An ever increasing human population continues to place strain the Earth’s resources. Fungicides are extensively and increasingly used in agriculture to protect crop yields from plant pathogens, but the same class of antifungal agents are widely used in agriculture and the clinic, leading to increased rates of antifungal resistant disease in patients, associated with 70% mortality. Unfortunately, we have not learned from our previous mistakes and this practice continues, compromising the efficacy of novel antifungal drugs.

While clinically we must focus on obligate pathogens, we should not overlook the potential impact of opportunistic fungal pathogens. Originating from the natural environment, fungi do not require a host to survive and has been demonstrated in the animal kingdom, if they become pathogenic exhausting that food source is subsequently not a concern. Furthermore, given their ubiquitous environmental and frequently airborne range, regular exposure to fungi is inevitable, and should a species such as Aspergillus fumigatus become a true human pathogen then global airborne dispersal would be inevitable and exposure to the pathogen could not be prevented through isolation.
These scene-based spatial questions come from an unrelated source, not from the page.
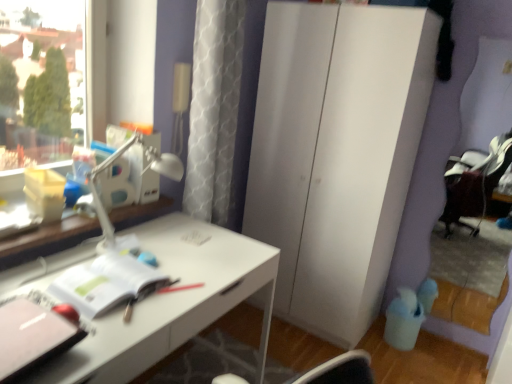
This screenshot has height=384, width=512. Describe the element at coordinates (32, 337) in the screenshot. I see `pink matte notebook at lower left, marked as the 2th notebook in a back-to-front arrangement` at that location.

Describe the element at coordinates (336, 154) in the screenshot. I see `white matte cabinet at center` at that location.

This screenshot has width=512, height=384. What do you see at coordinates (106, 283) in the screenshot? I see `white matte notebook at center, which is counted as the second notebook, starting from the front` at bounding box center [106, 283].

Locate an element on the screen. white glossy desk at center is located at coordinates (172, 301).

What are the coordinates of `white plastic table lamp at upper left` in the screenshot? It's located at (148, 166).

From the image's perspective, which object appears higher, white matte cabinet at center or white glossy desk at center?

From the image's view, white matte cabinet at center is above.

How different are the orientations of white matte cabinet at center and white glossy desk at center in degrees?

They differ by 91.1 degrees in their facing directions.

Considering the sizes of objects white matte cabinet at center and white glossy desk at center in the image provided, who is smaller, white matte cabinet at center or white glossy desk at center?

Smaller between the two is white glossy desk at center.

From a real-world perspective, who is located lower, white matte cabinet at center or white glossy desk at center?

white glossy desk at center.

Is white plastic table lamp at upper left oriented away from white matte notebook at center, which is counted as the second notebook, starting from the front?

No, white plastic table lamp at upper left is not facing the opposite direction of white matte notebook at center, which is counted as the second notebook, starting from the front.

Does white plastic table lamp at upper left have a greater width compared to white matte notebook at center, the 1th notebook when ordered from back to front?

No, white plastic table lamp at upper left is not wider than white matte notebook at center, the 1th notebook when ordered from back to front.

Considering the sizes of white plastic table lamp at upper left and white matte notebook at center, which is counted as the second notebook, starting from the front, in the image, is white plastic table lamp at upper left taller or shorter than white matte notebook at center, which is counted as the second notebook, starting from the front,?

Clearly, white plastic table lamp at upper left is taller compared to white matte notebook at center, which is counted as the second notebook, starting from the front.

Is white plastic table lamp at upper left directly adjacent to white matte notebook at center, which is counted as the second notebook, starting from the front?

No, white plastic table lamp at upper left is not touching white matte notebook at center, which is counted as the second notebook, starting from the front.

Which of these two, pink matte notebook at lower left, the 1th notebook in the front-to-back sequence, or white plastic table lamp at upper left, is bigger?

→ Bigger between the two is white plastic table lamp at upper left.

From the image's perspective, relative to white plastic table lamp at upper left, is pink matte notebook at lower left, the 1th notebook in the front-to-back sequence, above or below?

From the image's perspective, pink matte notebook at lower left, the 1th notebook in the front-to-back sequence, appears below white plastic table lamp at upper left.

Considering the sizes of objects pink matte notebook at lower left, the 1th notebook in the front-to-back sequence, and white plastic table lamp at upper left in the image provided, who is wider, pink matte notebook at lower left, the 1th notebook in the front-to-back sequence, or white plastic table lamp at upper left?

pink matte notebook at lower left, the 1th notebook in the front-to-back sequence, is wider.

Is pink matte notebook at lower left, the 1th notebook in the front-to-back sequence, facing away from white plastic table lamp at upper left?

No, white plastic table lamp at upper left is not at the back of pink matte notebook at lower left, the 1th notebook in the front-to-back sequence.

Identify the location of the 2nd notebook positioned above the white glossy desk at center (from a real-world perspective). The height and width of the screenshot is (384, 512). (32, 337).

Considering the positions of objects white glossy desk at center and pink matte notebook at lower left, marked as the 2th notebook in a back-to-front arrangement, in the image provided, who is in front, white glossy desk at center or pink matte notebook at lower left, marked as the 2th notebook in a back-to-front arrangement,?

pink matte notebook at lower left, marked as the 2th notebook in a back-to-front arrangement, is closer to the camera.

Is pink matte notebook at lower left, marked as the 2th notebook in a back-to-front arrangement, far from white matte notebook at center, the 1th notebook when ordered from back to front?

Actually, pink matte notebook at lower left, marked as the 2th notebook in a back-to-front arrangement, and white matte notebook at center, the 1th notebook when ordered from back to front, are a little close together.

Considering the positions of objects pink matte notebook at lower left, the 1th notebook in the front-to-back sequence, and white matte notebook at center, which is counted as the second notebook, starting from the front, in the image provided, who is in front, pink matte notebook at lower left, the 1th notebook in the front-to-back sequence, or white matte notebook at center, which is counted as the second notebook, starting from the front,?

pink matte notebook at lower left, the 1th notebook in the front-to-back sequence, is closer to the camera.

Between point (58, 331) and point (68, 289), which one is positioned behind?

The point (68, 289) is farther.

Which of these two, white matte cabinet at center or pink matte notebook at lower left, the 1th notebook in the front-to-back sequence, is wider?

white matte cabinet at center.

Does point (309, 39) lie in front of point (12, 340)?

No, (309, 39) is further to viewer.

Is white matte cabinet at center located outside pink matte notebook at lower left, marked as the 2th notebook in a back-to-front arrangement?

Indeed, white matte cabinet at center is completely outside pink matte notebook at lower left, marked as the 2th notebook in a back-to-front arrangement.

From the image's perspective, is white matte cabinet at center on top of pink matte notebook at lower left, marked as the 2th notebook in a back-to-front arrangement?

Yes, from the image's perspective, white matte cabinet at center is over pink matte notebook at lower left, marked as the 2th notebook in a back-to-front arrangement.

In the scene shown: How different are the orientations of white plastic table lamp at upper left and white matte cabinet at center in degrees?

92 degrees separate the facing orientations of white plastic table lamp at upper left and white matte cabinet at center.

From the image's perspective, is white plastic table lamp at upper left located above or below white matte cabinet at center?

Based on their image positions, white plastic table lamp at upper left is located beneath white matte cabinet at center.

From a real-world perspective, who is located higher, white plastic table lamp at upper left or white matte cabinet at center?

From a 3D spatial view, white plastic table lamp at upper left is above.

Where is `dresser above the white plastic table lamp at upper left (from the image's perspective)`? dresser above the white plastic table lamp at upper left (from the image's perspective) is located at coordinates (336, 154).

The image size is (512, 384). What are the coordinates of `dresser above the white glossy desk at center (from the image's perspective)` in the screenshot? It's located at (336, 154).

Find the location of `the 2nd notebook directly beneath the white plastic table lamp at upper left (from a real-world perspective)`. the 2nd notebook directly beneath the white plastic table lamp at upper left (from a real-world perspective) is located at coordinates (106, 283).

Estimate the real-world distances between objects in this image. Which object is closer to white plastic table lamp at upper left, white glossy desk at center or white matte notebook at center, the 1th notebook when ordered from back to front?

white matte notebook at center, the 1th notebook when ordered from back to front.

Looking at the image, which one is located further to white plastic table lamp at upper left, white matte cabinet at center or pink matte notebook at lower left, marked as the 2th notebook in a back-to-front arrangement?

Based on the image, white matte cabinet at center appears to be further to white plastic table lamp at upper left.

Considering their positions, is pink matte notebook at lower left, marked as the 2th notebook in a back-to-front arrangement, positioned further to white matte cabinet at center than white matte notebook at center, the 1th notebook when ordered from back to front?

pink matte notebook at lower left, marked as the 2th notebook in a back-to-front arrangement, is further to white matte cabinet at center.

Looking at the image, which one is located further to white matte notebook at center, which is counted as the second notebook, starting from the front, white glossy desk at center or white plastic table lamp at upper left?

Based on the image, white plastic table lamp at upper left appears to be further to white matte notebook at center, which is counted as the second notebook, starting from the front.

From the image, which object appears to be farther from white glossy desk at center, white matte notebook at center, which is counted as the second notebook, starting from the front, or pink matte notebook at lower left, the 1th notebook in the front-to-back sequence?

pink matte notebook at lower left, the 1th notebook in the front-to-back sequence.

Which object lies further to the anchor point white matte cabinet at center, white matte notebook at center, the 1th notebook when ordered from back to front, or white plastic table lamp at upper left?

white matte notebook at center, the 1th notebook when ordered from back to front, is further to white matte cabinet at center.

Looking at this image, estimate the real-world distances between objects in this image. Which object is further from white matte notebook at center, which is counted as the second notebook, starting from the front, pink matte notebook at lower left, marked as the 2th notebook in a back-to-front arrangement, or white plastic table lamp at upper left?

white plastic table lamp at upper left lies further to white matte notebook at center, which is counted as the second notebook, starting from the front, than the other object.

From the picture: When comparing their distances from white plastic table lamp at upper left, does pink matte notebook at lower left, marked as the 2th notebook in a back-to-front arrangement, or white glossy desk at center seem closer?

Based on the image, white glossy desk at center appears to be nearer to white plastic table lamp at upper left.

Locate an element on the screen. table lamp between pink matte notebook at lower left, the 1th notebook in the front-to-back sequence, and white matte cabinet at center, in the horizontal direction is located at coordinates (148, 166).

The height and width of the screenshot is (384, 512). I want to click on notebook between white matte notebook at center, which is counted as the second notebook, starting from the front, and white glossy desk at center in the up-down direction, so click(x=32, y=337).

Where is `desk between white matte notebook at center, the 1th notebook when ordered from back to front, and white matte cabinet at center from left to right`? desk between white matte notebook at center, the 1th notebook when ordered from back to front, and white matte cabinet at center from left to right is located at coordinates (172, 301).

Locate an element on the screen. table lamp between white glossy desk at center and white matte cabinet at center is located at coordinates (148, 166).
With an increasing global population the denominator of people prone to fungal disease will inevitably rise, but clinically the increased use of corticosteroids and immunomodulatory therapies are increasing the range of susceptible patients beyond the established cohorts. With environmental and agricultural practices driving problematic changes in fungal epidemiology and the same fungi causing disease in humans, it is critical that we develop a “One Health” Strategy for the management of fungal disease and antifungal resistance.

  • Blog by Professor Lewis White

Professor White recently joined the Centre for Trials Research as an Honorary Professor jointly with the Division of Infection and Immunity at Cardiff University.